§ **SUPPLIED DATA**

BEGIN

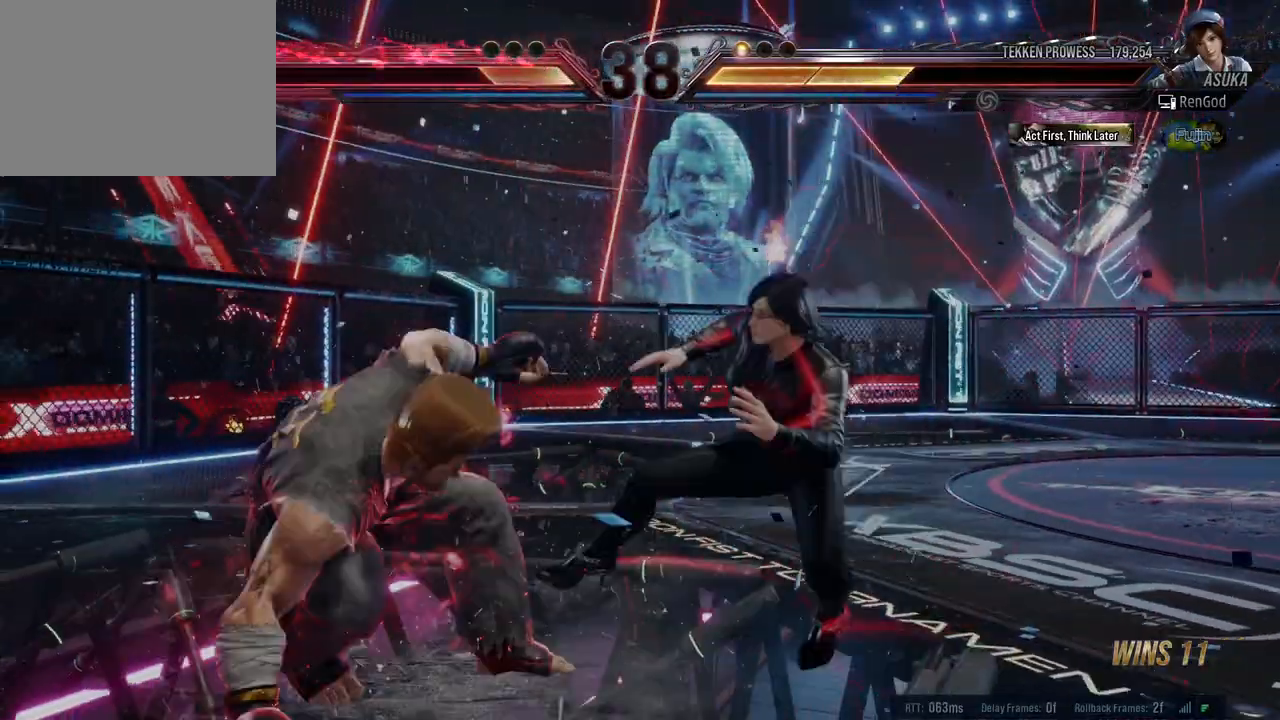
{"buttons": [], "left_stick": "center", "events": [[117, "left_stick", "center"], [400, "left_stick", "right"], [467, "left_stick", "center"]]}
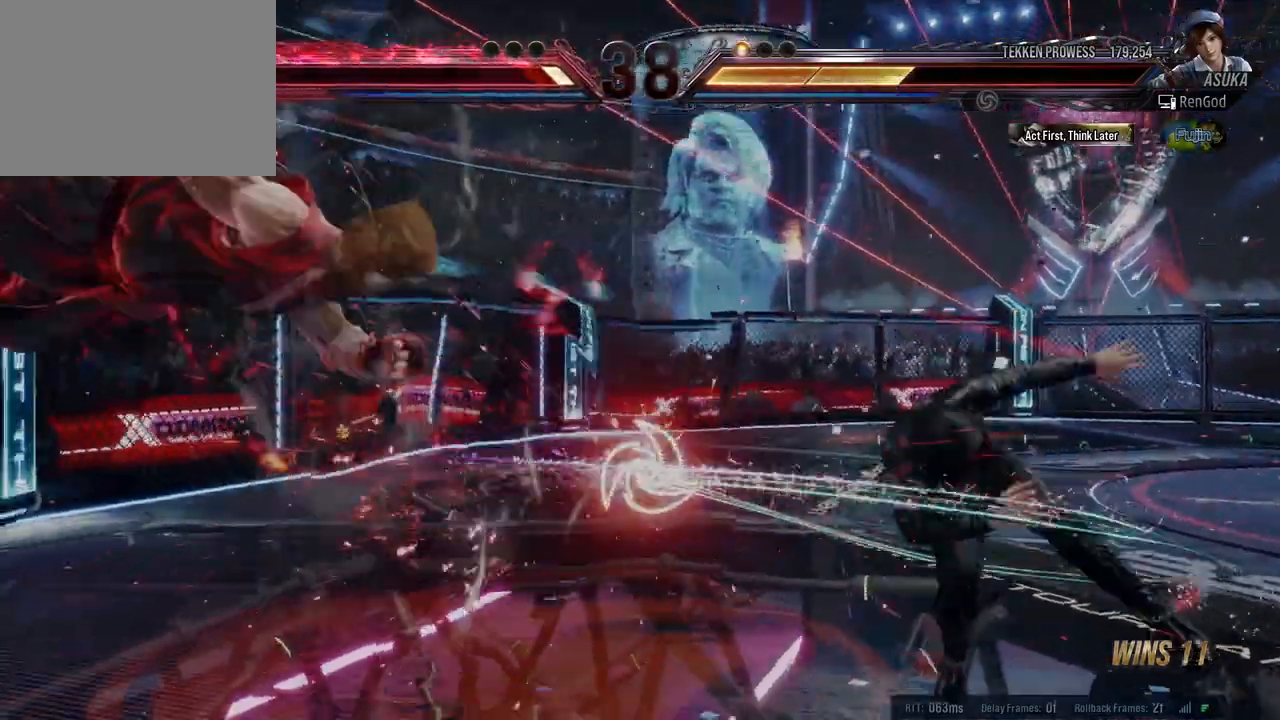
{"buttons": [], "left_stick": "center", "events": [[33, "left_stick", "right"], [133, "left_stick", "center"], [183, "left_stick", "right"], [350, "left_stick", "left"], [467, "left_stick", "center"]]}
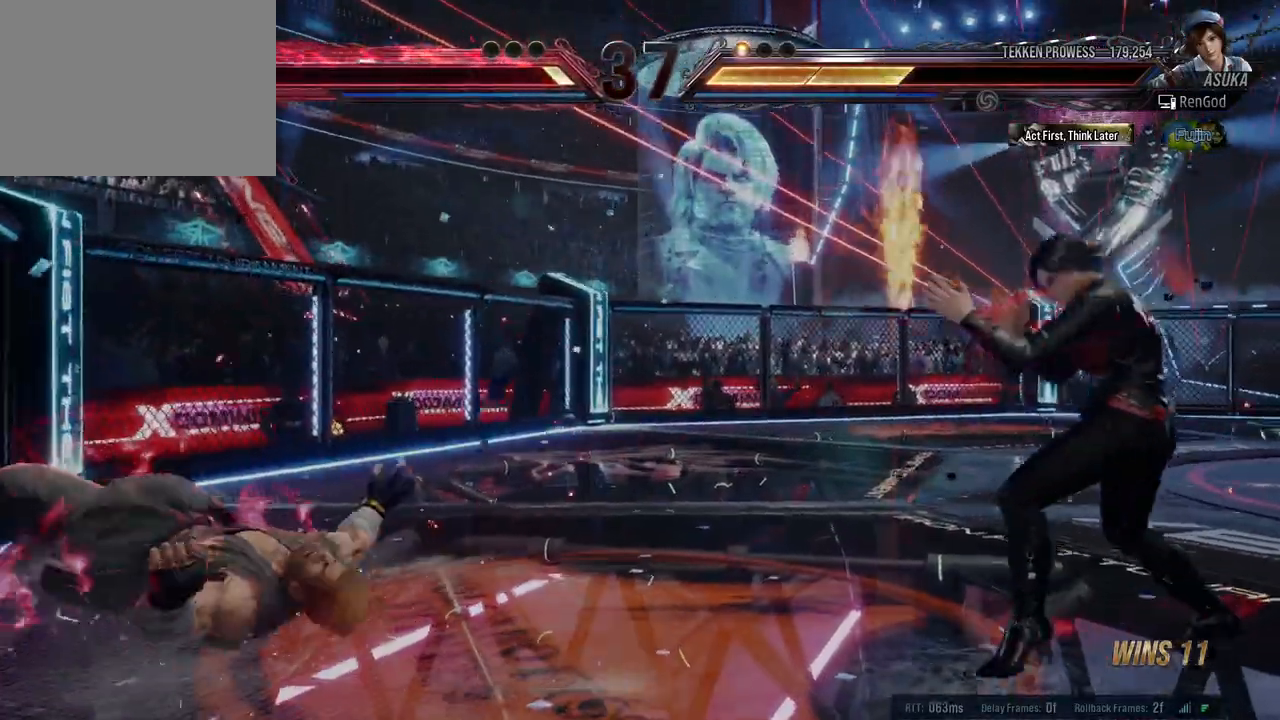
{"buttons": [], "left_stick": "left", "events": [[17, "left_stick", "left"], [317, "A", "down"], [400, "A", "up"]]}
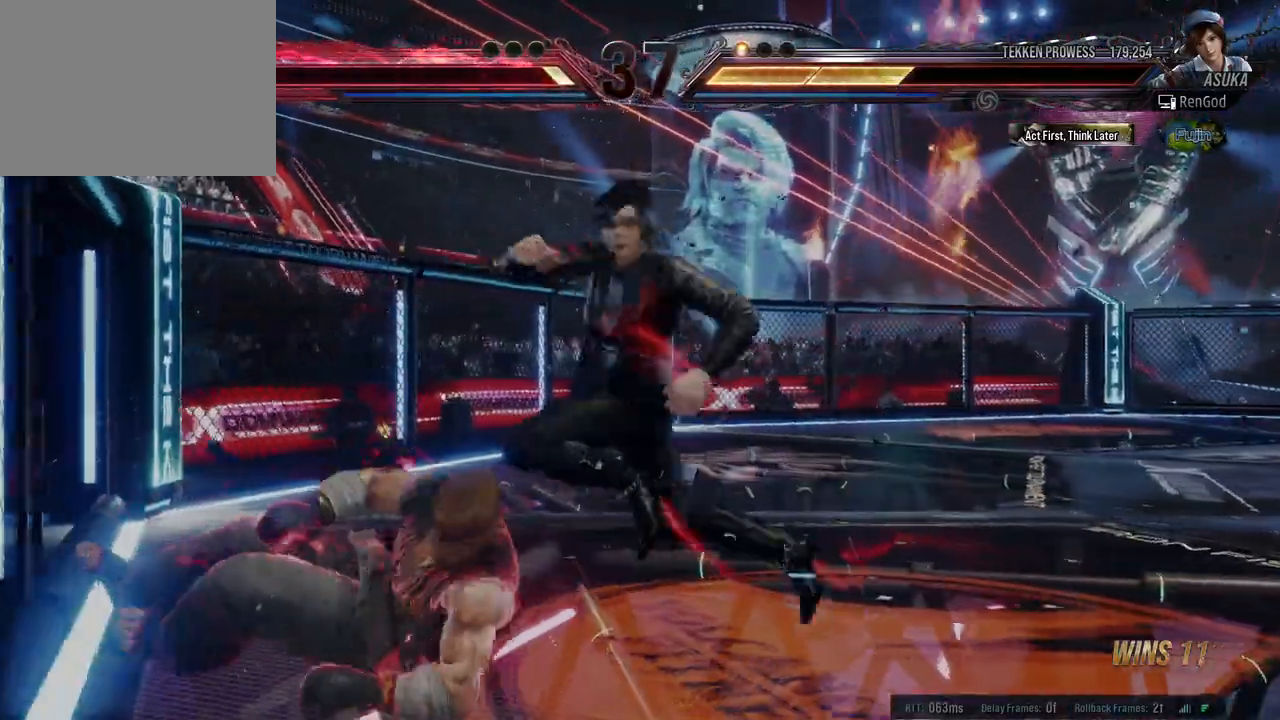
{"buttons": [], "left_stick": "center", "events": [[133, "left_stick", "center"]]}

END

§ **TASK REQUIREMENTS**
Every line above should be duplicated exactly; the pictures are to be left out.

§ **RESPONSE**
{"buttons": [], "left_stick": "center", "events": [[117, "left_stick", "center"], [400, "left_stick", "right"], [467, "left_stick", "center"]]}
{"buttons": [], "left_stick": "center", "events": [[33, "left_stick", "right"], [133, "left_stick", "center"], [183, "left_stick", "right"], [350, "left_stick", "left"], [467, "left_stick", "center"]]}
{"buttons": [], "left_stick": "left", "events": [[17, "left_stick", "left"], [317, "A", "down"], [400, "A", "up"]]}
{"buttons": [], "left_stick": "center", "events": [[133, "left_stick", "center"]]}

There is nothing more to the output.